> _Task directions_
Return all of the items below word for word, leaving out the pictures.

> _The data_

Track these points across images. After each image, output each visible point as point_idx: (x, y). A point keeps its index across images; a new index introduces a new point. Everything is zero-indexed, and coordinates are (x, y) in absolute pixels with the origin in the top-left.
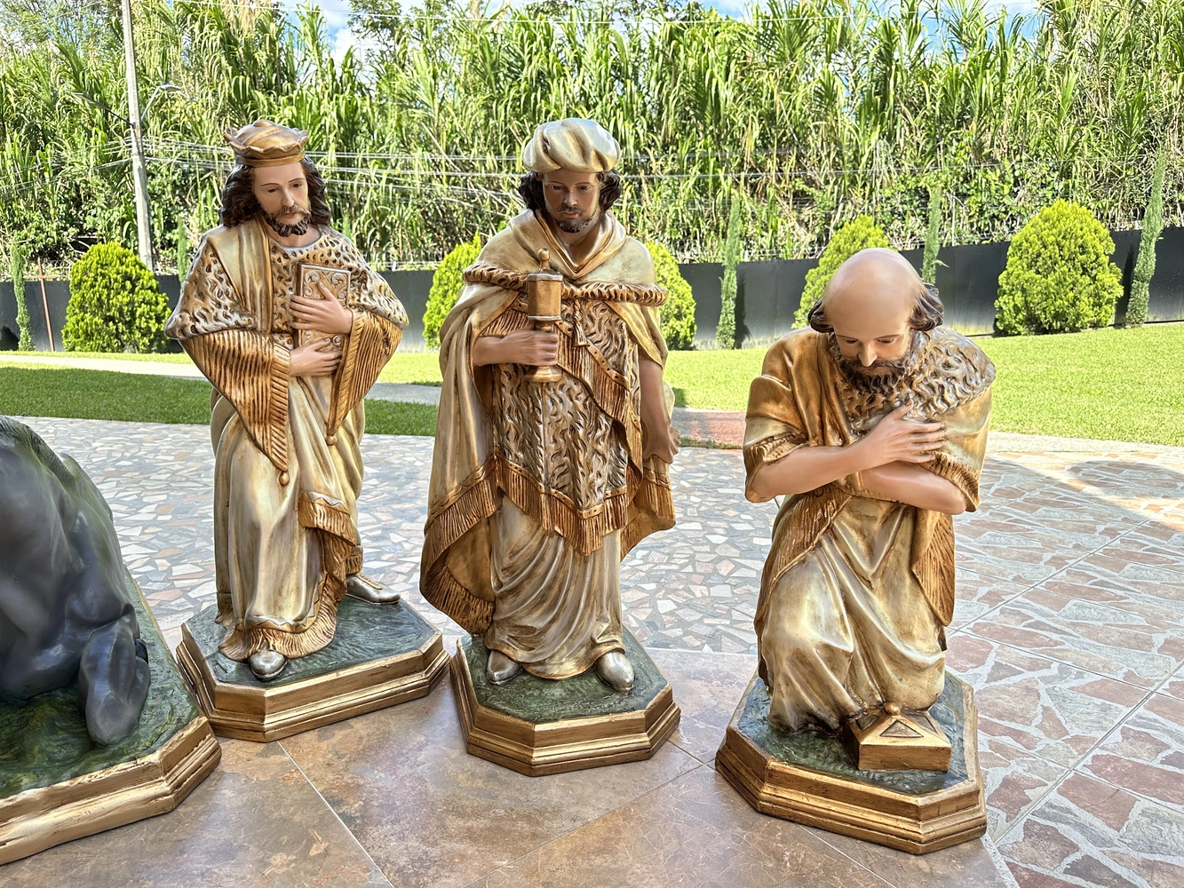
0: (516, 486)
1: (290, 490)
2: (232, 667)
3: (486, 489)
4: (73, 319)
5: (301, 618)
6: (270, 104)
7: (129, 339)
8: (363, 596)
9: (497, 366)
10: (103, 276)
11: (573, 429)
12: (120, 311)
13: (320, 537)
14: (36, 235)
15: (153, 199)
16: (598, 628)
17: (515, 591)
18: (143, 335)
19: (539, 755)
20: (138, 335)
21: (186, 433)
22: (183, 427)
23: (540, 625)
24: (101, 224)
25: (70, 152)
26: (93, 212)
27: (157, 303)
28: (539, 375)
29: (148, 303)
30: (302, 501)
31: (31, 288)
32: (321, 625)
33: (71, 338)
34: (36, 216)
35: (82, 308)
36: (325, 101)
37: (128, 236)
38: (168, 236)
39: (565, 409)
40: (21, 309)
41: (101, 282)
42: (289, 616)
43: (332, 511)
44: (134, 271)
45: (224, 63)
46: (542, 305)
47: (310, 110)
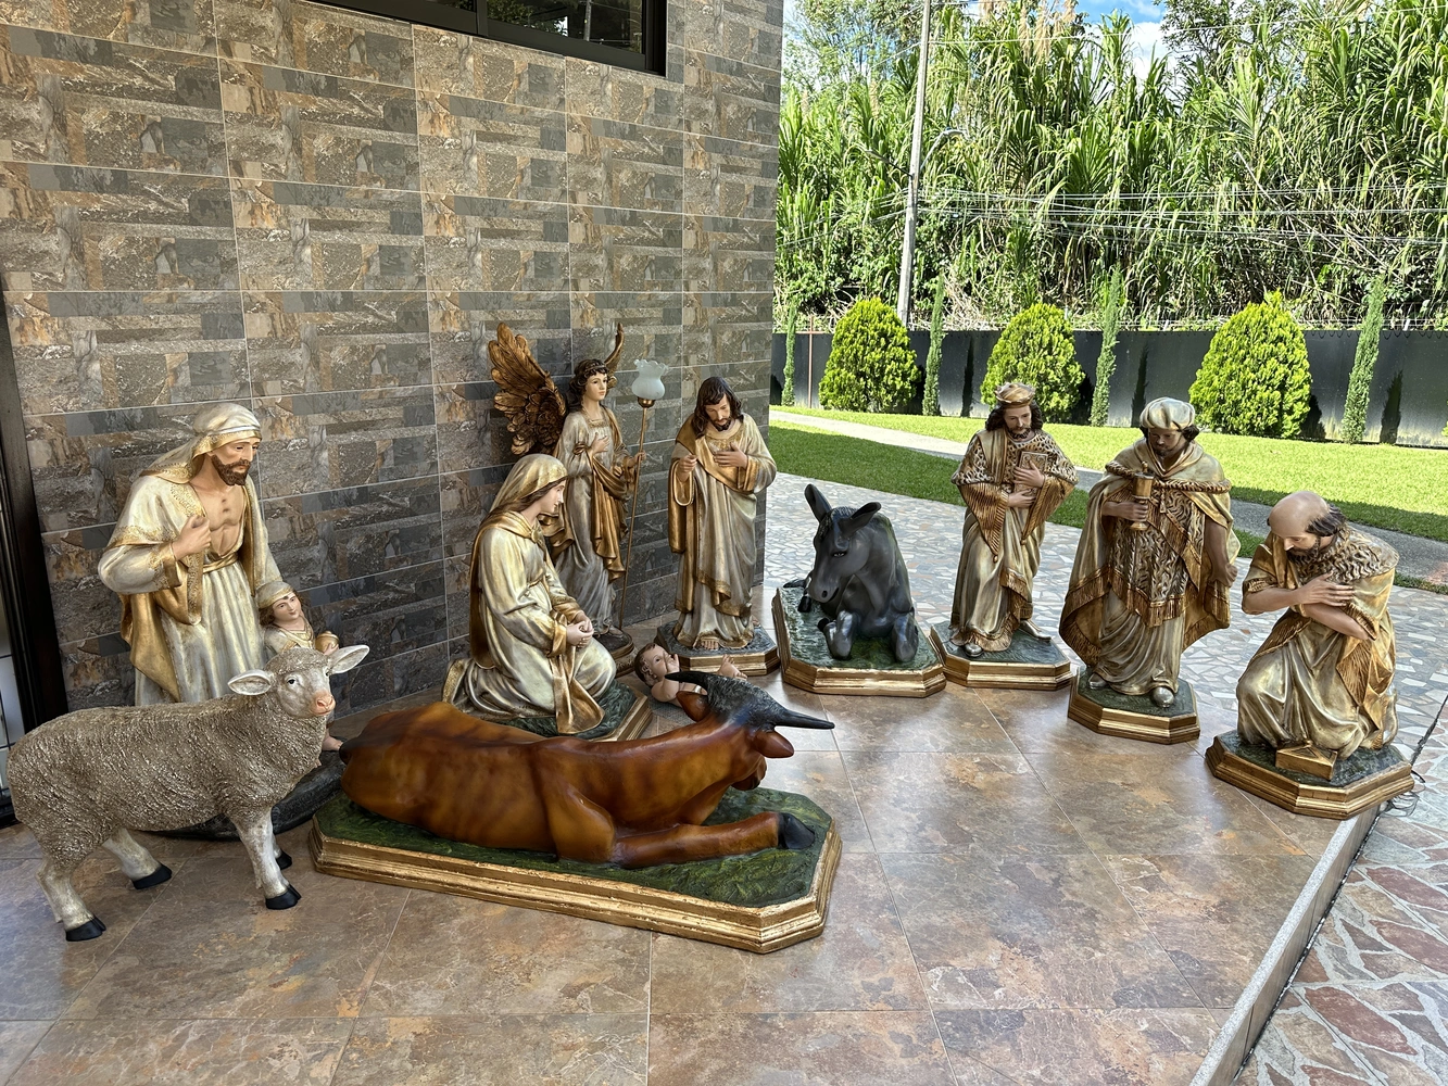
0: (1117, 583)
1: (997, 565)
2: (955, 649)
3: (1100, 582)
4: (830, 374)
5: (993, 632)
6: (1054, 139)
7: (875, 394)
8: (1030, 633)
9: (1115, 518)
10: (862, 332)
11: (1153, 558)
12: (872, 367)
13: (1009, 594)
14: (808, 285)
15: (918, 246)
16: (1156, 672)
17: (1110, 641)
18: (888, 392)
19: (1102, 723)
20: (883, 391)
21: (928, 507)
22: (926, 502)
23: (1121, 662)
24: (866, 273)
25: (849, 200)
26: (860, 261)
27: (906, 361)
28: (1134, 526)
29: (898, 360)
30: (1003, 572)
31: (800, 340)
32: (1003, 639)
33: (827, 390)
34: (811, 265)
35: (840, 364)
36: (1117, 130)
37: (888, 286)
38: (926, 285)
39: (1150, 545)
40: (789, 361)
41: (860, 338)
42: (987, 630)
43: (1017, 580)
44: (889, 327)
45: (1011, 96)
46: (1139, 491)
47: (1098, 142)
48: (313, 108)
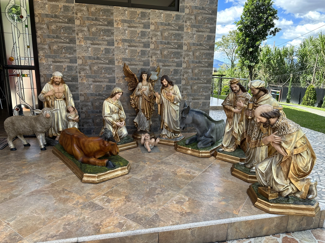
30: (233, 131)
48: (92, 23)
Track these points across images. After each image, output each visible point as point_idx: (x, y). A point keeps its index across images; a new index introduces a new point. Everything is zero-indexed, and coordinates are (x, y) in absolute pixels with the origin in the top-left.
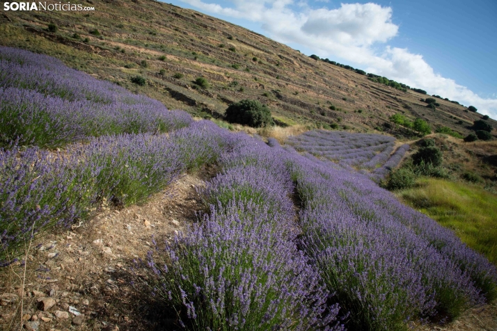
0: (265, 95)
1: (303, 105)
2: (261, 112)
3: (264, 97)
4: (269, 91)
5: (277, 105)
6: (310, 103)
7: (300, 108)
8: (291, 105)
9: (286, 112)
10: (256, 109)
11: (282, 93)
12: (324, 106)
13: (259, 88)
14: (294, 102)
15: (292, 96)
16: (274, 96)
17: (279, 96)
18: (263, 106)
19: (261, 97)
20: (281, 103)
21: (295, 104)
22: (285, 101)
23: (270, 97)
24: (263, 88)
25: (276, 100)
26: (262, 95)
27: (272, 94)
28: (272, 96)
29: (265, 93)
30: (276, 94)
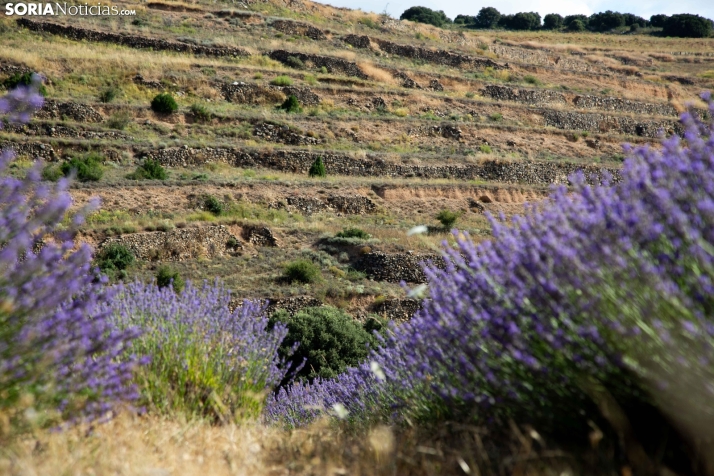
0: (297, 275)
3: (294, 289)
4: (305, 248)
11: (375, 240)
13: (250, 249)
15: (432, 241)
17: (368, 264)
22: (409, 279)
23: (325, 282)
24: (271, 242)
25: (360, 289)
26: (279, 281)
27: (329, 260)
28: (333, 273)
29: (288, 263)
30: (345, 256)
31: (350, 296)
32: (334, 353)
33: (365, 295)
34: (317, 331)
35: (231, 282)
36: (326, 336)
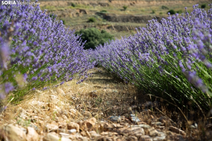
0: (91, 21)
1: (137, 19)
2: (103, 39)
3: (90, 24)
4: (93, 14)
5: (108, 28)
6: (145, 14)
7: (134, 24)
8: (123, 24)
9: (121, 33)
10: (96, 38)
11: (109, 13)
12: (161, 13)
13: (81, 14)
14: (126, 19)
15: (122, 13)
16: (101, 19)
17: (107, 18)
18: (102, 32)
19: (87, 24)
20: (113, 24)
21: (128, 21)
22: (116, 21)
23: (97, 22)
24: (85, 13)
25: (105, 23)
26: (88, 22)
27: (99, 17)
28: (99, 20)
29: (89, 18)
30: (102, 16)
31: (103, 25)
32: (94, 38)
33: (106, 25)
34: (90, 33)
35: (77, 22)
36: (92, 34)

> _Answer section_
Track these points across images. After each image, output each visible point as point_idx: (x, y). A point keeps its index across images; a new index introduces a new point. Everything is zero-indexed, and coordinates are (x, y) in absolute pixels with the origin in the top-left.
0: (516, 486)
1: (290, 490)
2: (232, 667)
3: (486, 489)
4: (73, 319)
5: (301, 618)
6: (270, 104)
7: (129, 339)
8: (363, 596)
9: (497, 366)
10: (103, 276)
11: (573, 429)
12: (120, 311)
13: (320, 537)
14: (36, 235)
15: (153, 199)
16: (598, 628)
17: (515, 591)
18: (143, 335)
19: (539, 755)
20: (138, 335)
21: (186, 433)
22: (183, 427)
23: (540, 625)
24: (101, 224)
25: (70, 152)
26: (93, 212)
27: (157, 303)
28: (539, 375)
29: (148, 303)
30: (302, 501)
31: (31, 288)
32: (321, 625)
33: (71, 338)
34: (36, 216)
35: (82, 308)
36: (325, 101)
37: (128, 236)
38: (168, 236)
39: (565, 409)
40: (21, 309)
41: (101, 282)
42: (289, 616)
43: (332, 511)
44: (134, 271)
45: (224, 63)
46: (542, 305)
47: (310, 110)
0: (1117, 583)
1: (997, 565)
2: (955, 649)
3: (1100, 582)
4: (830, 374)
5: (993, 632)
6: (1054, 139)
7: (875, 394)
8: (1030, 633)
9: (1115, 518)
10: (862, 332)
11: (1153, 558)
12: (872, 367)
13: (1009, 594)
14: (808, 285)
15: (918, 246)
16: (1156, 672)
17: (1110, 641)
18: (888, 392)
19: (1102, 723)
20: (883, 391)
21: (928, 507)
22: (926, 502)
23: (1121, 662)
24: (866, 273)
25: (849, 200)
26: (860, 261)
27: (906, 361)
28: (1134, 526)
29: (898, 360)
30: (1003, 572)
31: (800, 340)
32: (1003, 639)
33: (827, 390)
34: (811, 265)
35: (840, 364)
36: (1117, 130)
37: (888, 286)
38: (926, 285)
39: (1150, 545)
40: (789, 361)
41: (860, 338)
42: (987, 630)
43: (1017, 580)
44: (889, 327)
45: (1011, 96)
46: (1139, 491)
47: (1098, 142)
48: (313, 108)
30: (233, 131)
48: (92, 23)
Track these points across images. After each image, output each visible point as point_idx: (x, y). A point keeps its index across images; a new index introduces a new point. Everything is zero-indexed, and coordinates are (x, y) in absolute pixels with the origin in the top-left.
0: (265, 95)
1: (303, 105)
2: (261, 112)
3: (264, 97)
4: (269, 91)
5: (277, 105)
6: (310, 103)
7: (300, 108)
8: (291, 105)
9: (286, 112)
10: (256, 109)
11: (282, 93)
12: (324, 106)
13: (259, 88)
14: (294, 102)
15: (292, 96)
16: (274, 96)
17: (279, 96)
18: (263, 106)
19: (261, 97)
20: (281, 103)
21: (295, 104)
22: (285, 101)
23: (270, 97)
24: (263, 88)
25: (276, 100)
26: (262, 95)
27: (272, 94)
28: (272, 96)
29: (265, 93)
30: (276, 94)
0: (297, 275)
3: (294, 289)
4: (305, 248)
11: (375, 240)
13: (250, 249)
15: (432, 241)
17: (368, 264)
22: (409, 279)
23: (325, 282)
24: (271, 242)
25: (360, 289)
26: (279, 281)
27: (329, 260)
28: (333, 273)
29: (288, 263)
30: (345, 256)
31: (350, 296)
32: (334, 353)
33: (365, 295)
34: (317, 331)
35: (231, 282)
36: (326, 336)
0: (91, 21)
1: (137, 19)
2: (103, 39)
3: (90, 24)
4: (93, 14)
5: (108, 28)
6: (145, 14)
7: (134, 24)
8: (123, 24)
9: (121, 33)
10: (96, 38)
11: (109, 13)
12: (161, 13)
13: (81, 14)
14: (126, 19)
15: (122, 13)
16: (101, 19)
17: (107, 18)
18: (102, 32)
19: (87, 24)
20: (113, 24)
21: (128, 21)
22: (116, 21)
23: (97, 22)
24: (85, 13)
25: (105, 23)
26: (88, 22)
27: (99, 17)
28: (99, 20)
29: (89, 18)
30: (102, 16)
31: (103, 25)
32: (94, 38)
33: (106, 25)
34: (90, 33)
35: (77, 22)
36: (92, 34)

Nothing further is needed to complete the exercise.